- **The problem**
All the data should be repeated exactly. Any image in it is left out.

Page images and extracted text
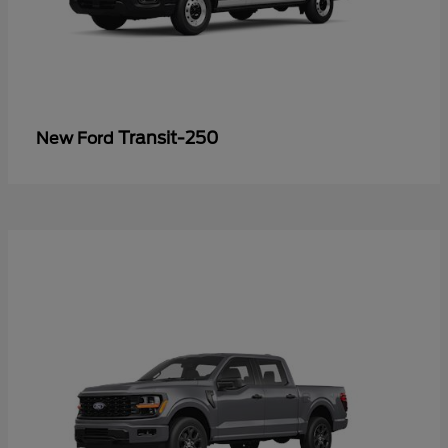
Transit-250
New Ford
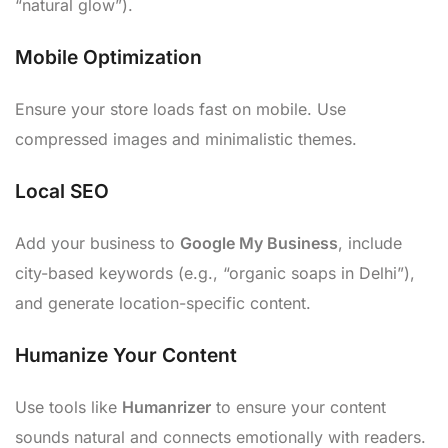
“natural glow”).
Mobile Optimization
Ensure your store loads fast on mobile. Use
compressed images and minimalistic themes.
Local SEO
Add your business to
Google My Business
, include
city-based keywords (e.g., “organic soaps in Delhi”),
and generate location-specific content.
Humanize Your Content
Use tools like
Humanrizer
to ensure your content
sounds natural and connects emotionally with readers.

- **Result**
Transit-250
New Ford
“natural glow”).
Mobile Optimization
Ensure your store loads fast on mobile. Use
compressed images and minimalistic themes.
Local SEO
Add your business to
Google My Business
, include
city-based keywords (e.g., “organic soaps in Delhi”),
and generate location-specific content.
Humanize Your Content
Use tools like
Humanrizer
to ensure your content
sounds natural and connects emotionally with readers.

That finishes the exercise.